Mastocytosis is a rare condition caused by excessive amounts of mast cells gathering in the tissues of the body. These cells release large amounts histamine and other chemicals into the blood, causing symptoms such as a skin rash, itchy skin and hot flushes.
Mast cells are a type of cell found in certain parts of the body, such as the skin and the lining of the lungs and stomach. They play an important role in the immune system (see box, left).
Types of mastocytosis
There are two main types of mastocytosis:
- cutaneous mastocytosis – excessive amounts of mast cells gather in the skin
- systemic mastocytosis – excessive amounts of mast cells gather in body tissues, such as the skin, organs and bones
Cutaneous mastocytosis
Cutaneous mastocytosis usually only affects children. Three-quarters of cases develop in children aged one to four. It is also known as paediatric mastocytosis.

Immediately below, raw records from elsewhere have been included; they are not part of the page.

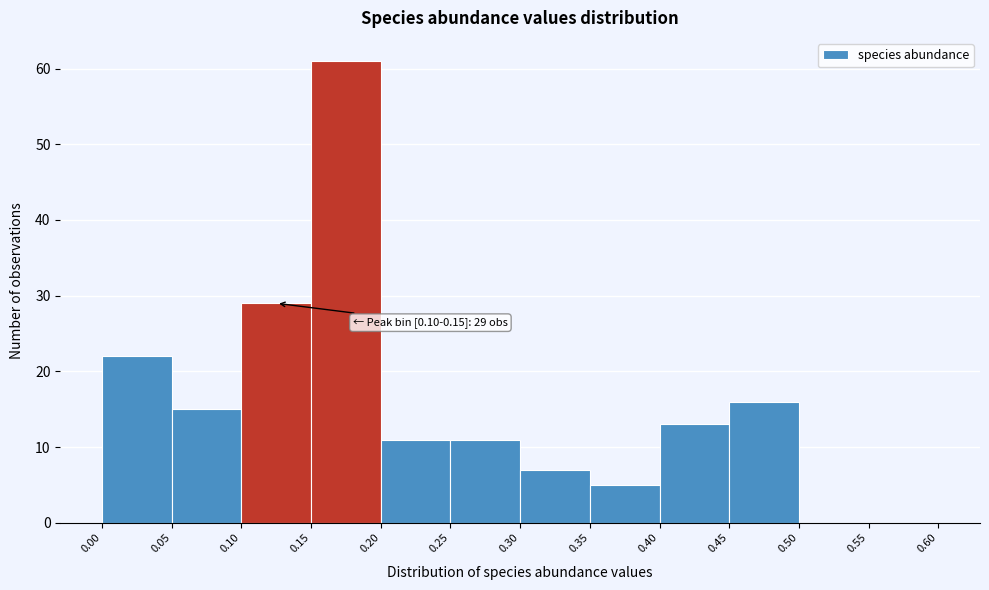

Over which range of the x-axis is the bar tallest?

0.15 to 0.20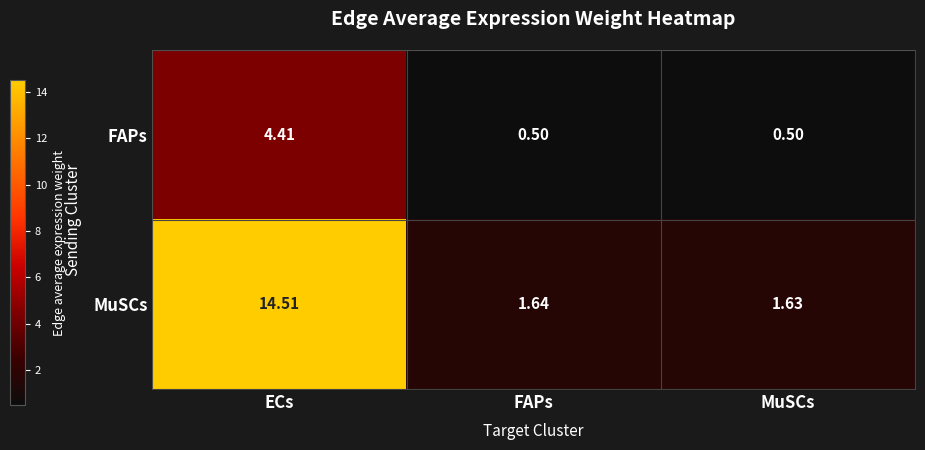

Where is MuSCs nearest to the value 8?

FAPs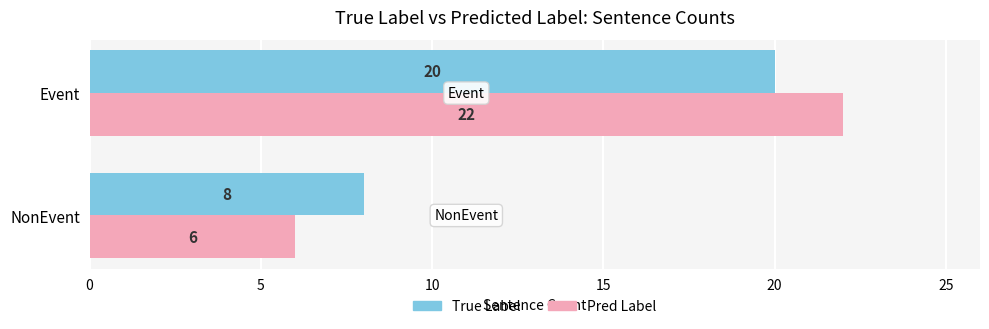

What is the sum of the Pred Label values at Event and NonEvent?

28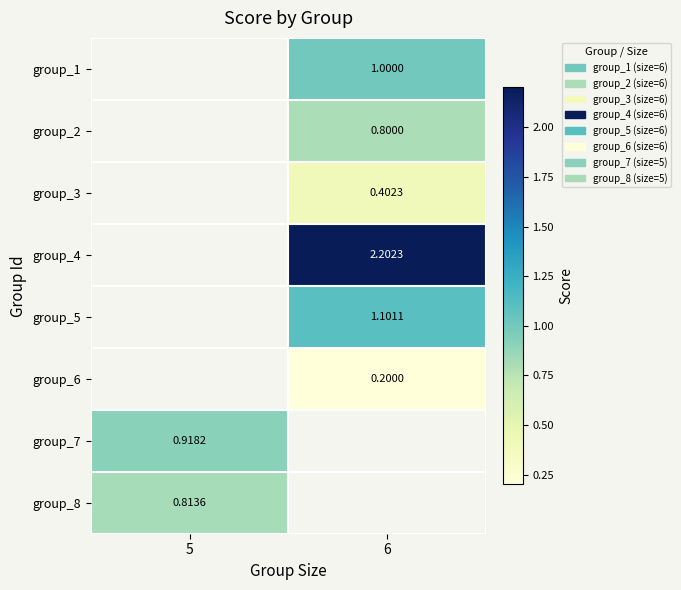

What is the smallest value displayed?

0.2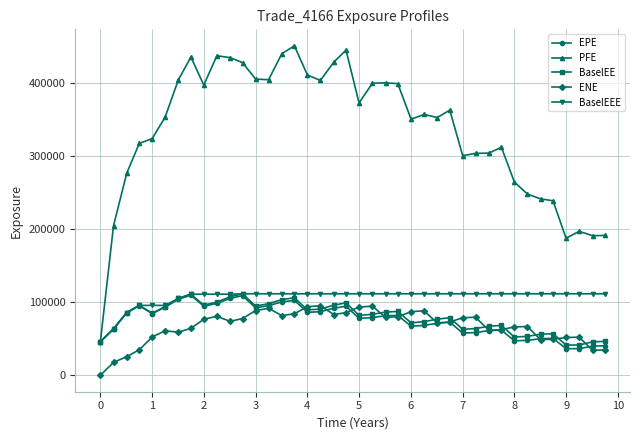

At how many categories does at least one series exceed 334414?

23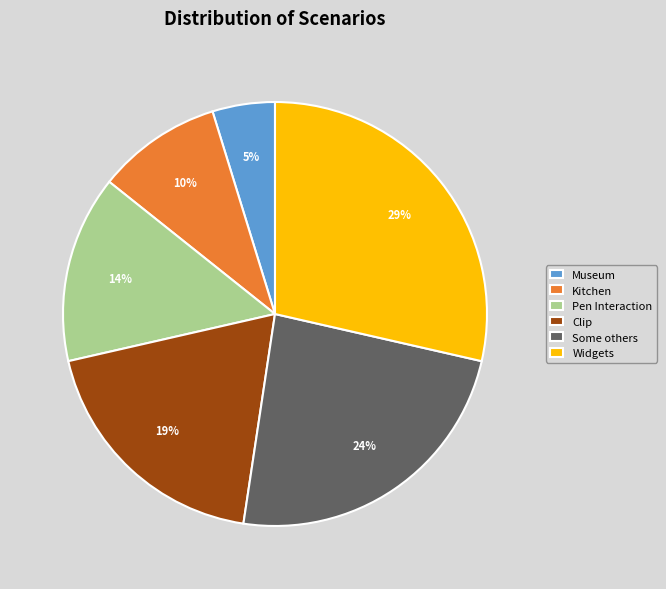

Which slice is the smallest?

Museum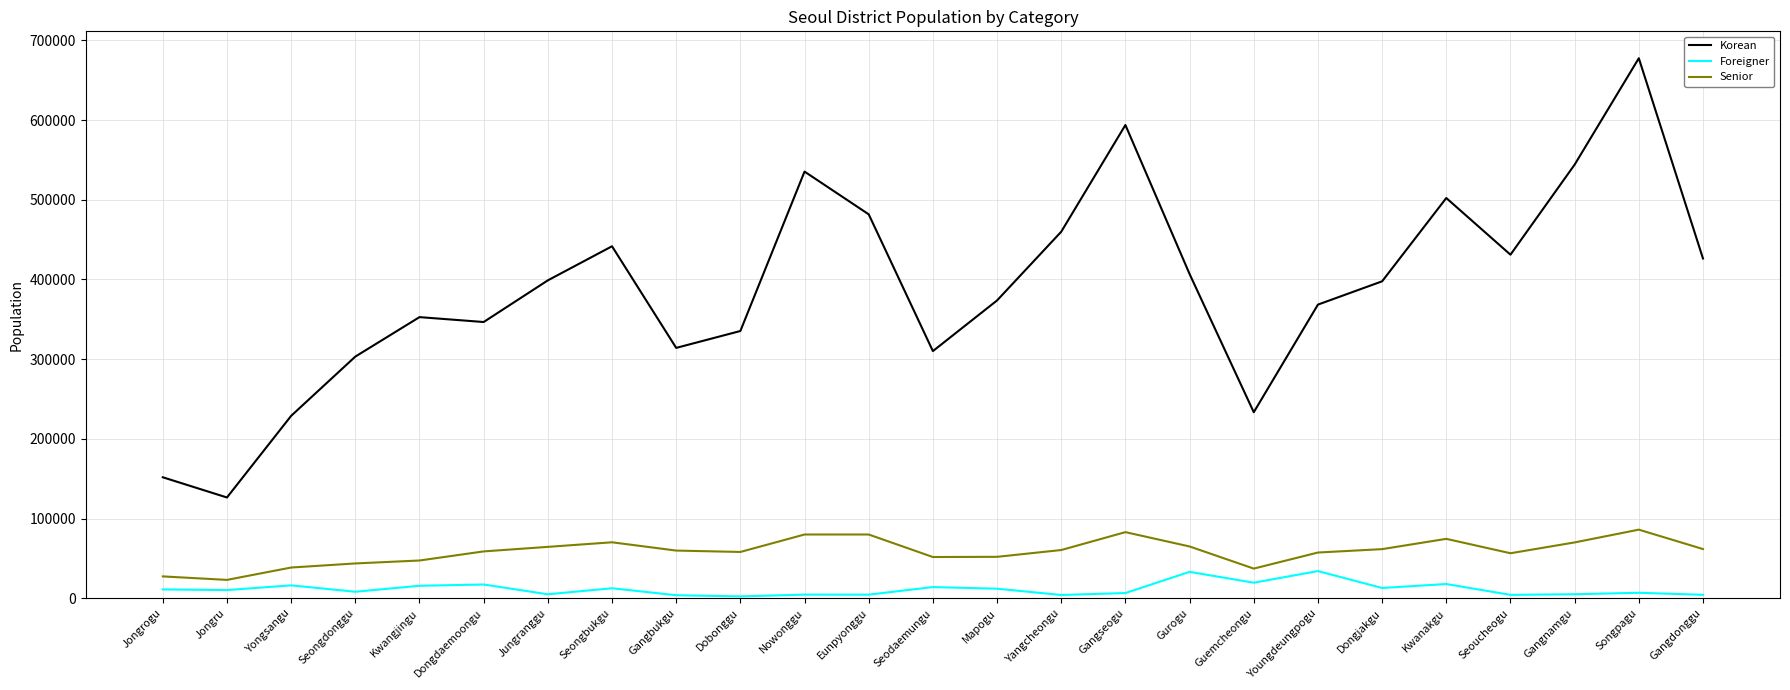

At which category is the sum across all series the highest?

Songpagu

The most common symptom of cutaneous mastocytosis is abnormal growths (lesions) on the skin, such as blisters and spots, which can form a rash on the body.
Systemic mastocytosis
Systemic mastocytosis (also known as mast cell disease) mainly affects adults. People with the condition experience attacks, lasting 15-30 minutes, when their symptoms are particular severe. During an attack they may have:
- allergic reactions, such as itching and flushing
- gut symptoms, such as vomiting and diarrhoea
- bone symptoms, such as thinning of the bones
- changes in mood, headaches and episodes of severe fatigue (tiredness)
These attacks are often triggered by factors such as:
- physical exertion
- certain medications, such as aspirin or antibiotics
- stress or emotional upset
There are three subtypes of systemic mastocytosis, which are described below.
- indolent mastocytosis (accounting for 90% of cases) – where symptoms are mild to moderate and vary from person to person
- aggressive mastocytosis – mast cells invade organs such as the spleen, liver and digestive system, so symptoms are more wide ranging and severe (but skin lesions are rare)
- systematic mastocytosis with associated haematological (blood) disease – the person also develops a condition affecting the blood cells, such as chronic leukaemia, so the outlook depends on the severity of the blood disease
Severe allergic reaction
Because of the excessive amounts of mast cells and their potential to release large amounts of histamine into the blood, people with both cutaneous and systemic mastocytosis have an increased risk of experiencing a severe and life-threatening allergic reaction. The medical term for a severe allergic reaction is anaphylaxis.
If you or your child are diagnosed with mastocytosis, you may be recommended to carry an adrenaline injection kit, which you can use to prevent the symptoms of anaphylaxis from getting worse.
For more information, see the Health A-Z topic on Anaphylaxis.
How common is mastocytosis?
Cutaneous mastocytosis is the most common form of the condition, but it is still very rare in general terms. It is estimated that only 1 in every 1,000 visits to a dermatologist (specialist in treating skin conditions) is due to cutaneous mastocytosis.
Systemic mastocytosis is thought to be much rarer, although exactly how rare is uncertain. One estimate is that 1 in 150,000 people in England have systemic mastocytosis.
The cause of both types of mastocytosis is not fully known.
Outlook
Symptoms of cutaneous mastocytosis usually improve over time, and the disease goes away on its own by the time a child has reached puberty.
The outlook for systemic mastocytosis can vary depending on the type you have. Indolent systemic mastocytosis should not affect life expectancy, but other types can. Some people will go on to develop a serious haematological condition, such as chronic leukaemia.
There is no cure for mastocytosis. Treatment is based on trying to relieve symptoms with medication.